Her social conservatism is also raising questions in the predictable circles. Recently, she wrote a scathing op-ed against her own state senator for being discriminatory and judgmental about Catholics in public service. In a time when the left is increasingly opposed to not just Christianity in the public offices but also practicing Christians, her raking fire against the annoyingly grandstanding senators of her own party caused shockwaves.
In an op-ed, perhaps preparing for her presidential run and hinting at senators Mazie Hirono, Dianne Feinstein, and Kamala Harris, she wrote:
While I oppose the nomination of Brian Buescher to the U.S. District Court in Nebraska, I stand strongly against those who are fomenting religious bigotry, citing as disqualifiers Buescher’s Catholicism and his affiliation with the Knights of Columbus. If Buescher is ‘unqualified’ because of his Catholicism and affiliation with the Knights of Columbus, then President John F. Kennedy, and the ‘liberal lion of the Senate’ Ted Kennedy would have been ‘unqualified’ for the same reasons. Article 6 of the U.S. Constitution clearly states that there ‘shall be no religious test’ for any seeking to serve in public office.
No American should be told that his or her public service is unwelcome because ‘the dogma lives loudly within you’ as Sen. Dianne Feinstein (D-Calif.) said to Amy Coney Barrett during her confirmation hearings in 2017 to serve as U.S. Circuit Court judge in the 7th Circuit.
An unthinkable view, to say the least, in the party dominated by Kirsten Gillibrand, Ocasio-Cortez, Ilhan Omar, and Rashida Tlaib.

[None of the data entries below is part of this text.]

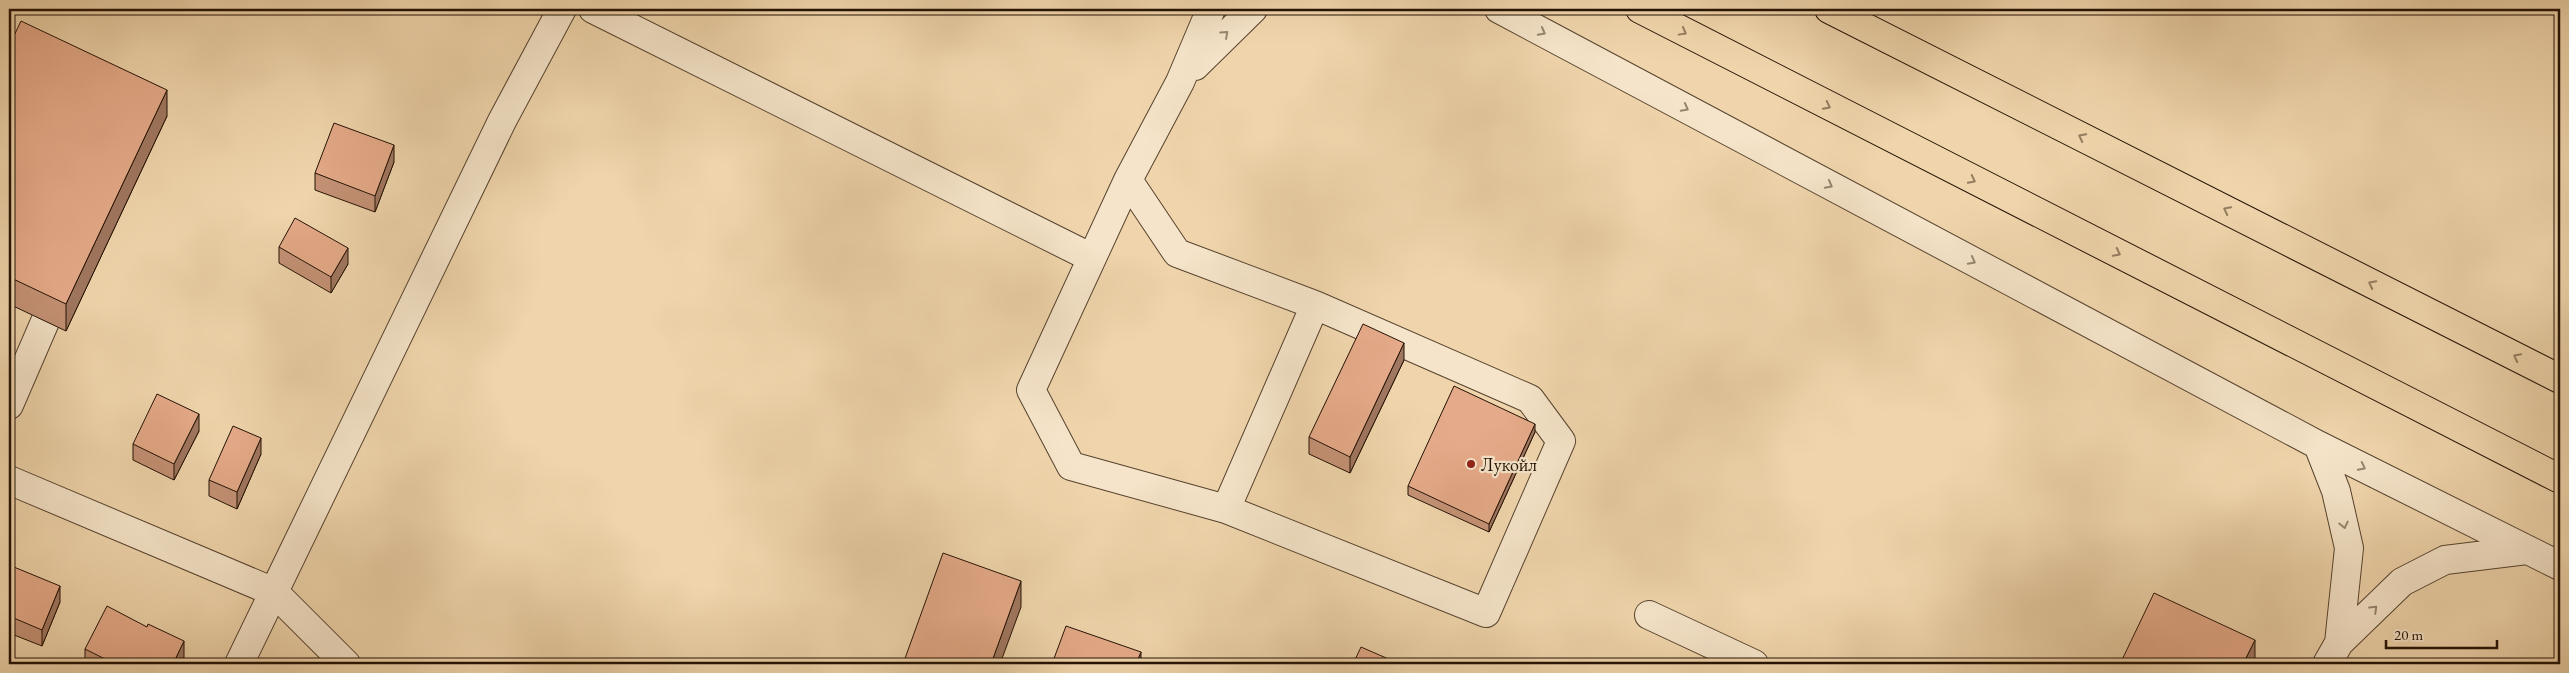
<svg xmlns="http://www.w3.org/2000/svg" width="2569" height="673" viewBox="0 0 2569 673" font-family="'EB Garamond',serif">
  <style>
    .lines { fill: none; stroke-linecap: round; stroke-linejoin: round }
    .minor-casing { stroke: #56432e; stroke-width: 30 }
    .highway-casing { stroke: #231204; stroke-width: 30 }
    .minor { stroke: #f5e4c9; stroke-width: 28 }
    .highway { stroke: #f0d5ac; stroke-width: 28 }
    .wall { fill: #c59276; stroke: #231204 }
    .shaded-wall { fill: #a07760; stroke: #231204 }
    .building { fill: #e5aa89; stroke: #231204 }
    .oneway { stroke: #968670 }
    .oneway2 { stroke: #947d60 }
    .poi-dot { fill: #8f2418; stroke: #f5e4c9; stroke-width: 2 }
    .labels { text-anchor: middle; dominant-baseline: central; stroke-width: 4.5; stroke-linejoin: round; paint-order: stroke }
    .poi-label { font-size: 18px; fill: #231204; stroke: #f5e4c9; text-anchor: start }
  </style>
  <rect width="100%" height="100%" fill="#f0d5ac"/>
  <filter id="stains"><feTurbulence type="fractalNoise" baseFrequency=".004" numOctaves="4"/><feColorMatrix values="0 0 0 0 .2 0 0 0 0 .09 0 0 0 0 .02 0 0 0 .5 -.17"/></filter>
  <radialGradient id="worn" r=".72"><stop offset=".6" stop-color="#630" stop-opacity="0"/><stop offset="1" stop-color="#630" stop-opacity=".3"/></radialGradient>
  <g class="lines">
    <defs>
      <path id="minor" d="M593,9L1092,258
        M1211,9L1180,82L1128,180L1031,390L1071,466L1226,509L1315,305
        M1499,9L2318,445L2560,566
        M1195,66L1253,9
        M1128,180L1177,253L1315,305L1530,399L1561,441L1486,613L1226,509
        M9,405L60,287
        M2318,445L2336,491L2349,548L2339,643
        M9,480L274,592L346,664
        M1649,615L1754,664
        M239,664L502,121L562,9
        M2327,664L2339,643L2402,582L2445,560L2527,550"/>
      <path id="highway" d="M1640,9L2560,479
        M1829,9L2560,379"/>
    </defs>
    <use href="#minor" class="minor-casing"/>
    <use href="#highway" class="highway-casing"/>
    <use href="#minor" class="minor"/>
    <use href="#highway" class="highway"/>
  </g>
  <path class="wall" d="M9,46L167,116L66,331L9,304Z
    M394,162L375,212L315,190V173Z
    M279,247L348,264L331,293L279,263Z
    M1404,360L1350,473L1309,454V437Z
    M199,431L174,480L133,460V444Z
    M1535,432L1489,532L1408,495V486Z
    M261,454L237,509L209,496V480Z
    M9,565L60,602L42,646L9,633Z
    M85,649L184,657L181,664H85Z"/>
  <path class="shaded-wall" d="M167,90V116L66,331V304Z
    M394,145V162L375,212V196Z
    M348,248V264L331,293V277Z
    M1404,343V360L1350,473V457Z
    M199,414V431L174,480V464Z
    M1535,424V432L1489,532V524Z
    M261,438V454L237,509V492Z
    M1021,581V607L1000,664H991Z
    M60,586V602L42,646V630Z
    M2255,640V662L2253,664H2243Z
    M184,641V657L181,664H173Z
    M1141,652V664H1136Z"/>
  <path class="building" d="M21,21L167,90L66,304L9,277V46Z
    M334,123L394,145L375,196L315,173Z
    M295,218L348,248L331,277L279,247Z
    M1363,324L1404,343L1350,457L1309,437Z
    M1454,386L1535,424L1489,524L1408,486Z
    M157,394L199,414L174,464L133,444Z
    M233,426L261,438L237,492L209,480Z
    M943,553L1021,581L991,664H903Z
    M9,565L60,586L42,630L9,616Z
    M2154,593L2255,640L2243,664H2120Z
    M107,606L147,627L148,624L184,641L173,664H115L85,649Z
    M1066,626L1141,652L1136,664H1052Z
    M1361,647L1400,664H1353Z"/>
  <defs><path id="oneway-chevron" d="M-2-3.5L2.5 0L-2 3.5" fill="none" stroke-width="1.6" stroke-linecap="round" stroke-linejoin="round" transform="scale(1.25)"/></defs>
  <g class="oneway">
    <use href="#oneway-chevron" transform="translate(1542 32) rotate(28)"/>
    <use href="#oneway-chevron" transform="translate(1225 34) rotate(-42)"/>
    <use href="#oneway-chevron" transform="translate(1685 108) rotate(28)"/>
    <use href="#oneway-chevron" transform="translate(1829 185) rotate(28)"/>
    <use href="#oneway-chevron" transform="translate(1972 261) rotate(28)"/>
    <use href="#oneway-chevron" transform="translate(2362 467) rotate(27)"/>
    <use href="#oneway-chevron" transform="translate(2344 525) rotate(77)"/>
    <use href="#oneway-chevron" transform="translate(2374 609) rotate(-44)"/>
  </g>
  <g class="oneway2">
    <use href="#oneway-chevron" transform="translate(1683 32) rotate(29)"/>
    <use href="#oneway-chevron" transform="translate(1827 106) rotate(27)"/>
    <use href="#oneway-chevron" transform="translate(2082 137) rotate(-153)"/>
    <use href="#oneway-chevron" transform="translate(1972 180) rotate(27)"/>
    <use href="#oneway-chevron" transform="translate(2227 210) rotate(-153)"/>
    <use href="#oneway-chevron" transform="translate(2117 253) rotate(27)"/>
    <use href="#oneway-chevron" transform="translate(2372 284) rotate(-153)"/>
    <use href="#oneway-chevron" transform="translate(2517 357) rotate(-153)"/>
  </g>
  <circle class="poi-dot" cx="1471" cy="464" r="5"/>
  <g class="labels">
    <g class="poi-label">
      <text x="1481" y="464">Лукойл</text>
    </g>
  </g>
  <rect width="2569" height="673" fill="none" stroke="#f0d5ac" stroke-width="30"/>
  <rect x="10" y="10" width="2549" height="653" fill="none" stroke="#231204" stroke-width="2.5"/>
  <rect x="15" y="15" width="2539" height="643" fill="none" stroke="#231204"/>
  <path d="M2386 640v8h111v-8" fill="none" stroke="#231204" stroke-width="2.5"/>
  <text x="2394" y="640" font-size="15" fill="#231204" stroke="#f5e4c9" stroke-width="4" paint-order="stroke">20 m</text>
  <rect width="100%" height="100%" filter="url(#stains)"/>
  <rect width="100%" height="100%" fill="url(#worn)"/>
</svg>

American Democrats Are Following British Labour
The reality is this: American Democrats are increasingly looking like the British Labour Party under socialist Jeremy Corbyn, with a heady mix of urban liberal-intersectional-minority candidates on one hand, and raging socialists on the other. Just as the Labour Party changed in the last few years, there are signs of growing anti-Semitism on the American left, as well as religious intolerance, while increasing support for foreign interventions and hawkish foreign policy, due to a late influx of neoconservatives like Max Boot and Bill Kristol.
That is, of course, unsustainable in the long term, but Gabbard is an outlier in all of those categories. She’s from a minority background, but not the “standard showcase” minority. She’s hard left, but also socially conservative, and she’s not insane with her Russia conspiracy theories. For some reason, she’s almost Metternichian in her amoral foreign policy realpolitik, which is unthinkable among naïve and idealistic left-wingers.
While Gabbard might not win the presidency, all she has to do is go on the offense from the very start and hammer out her two fundamental policy positions for the public to decide––her foreign policy non-interventionism and heartland conservative Democratic social positions. She might just disrupt the script if nothing else. Whatever the case, it would be anything but boringly predictable and tokenistic, as the majority of the Western left has come to symbolize recently.
And boy, wouldn’t that be a show for centuries?